What the task requires — The tail of the records, from the line containing "inkoop en logistiek" through the final line, should be printed exactly and on its own.

Information shown —
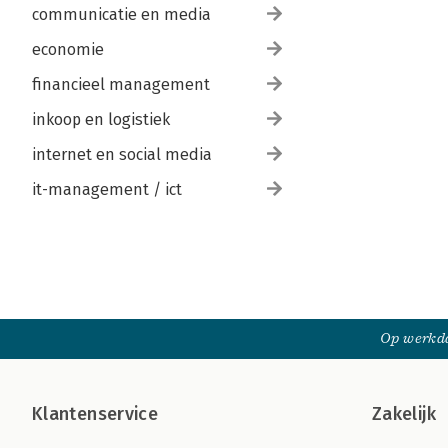
communicatie en media
economie
financieel management
inkoop en logistiek
internet en social media
it-management / ict
Op werkda
Klantenservice
Zakelijk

Answer to this exercise —
inkoop en logistiek
internet en social media
it-management / ict
Op werkda
Klantenservice
Zakelijk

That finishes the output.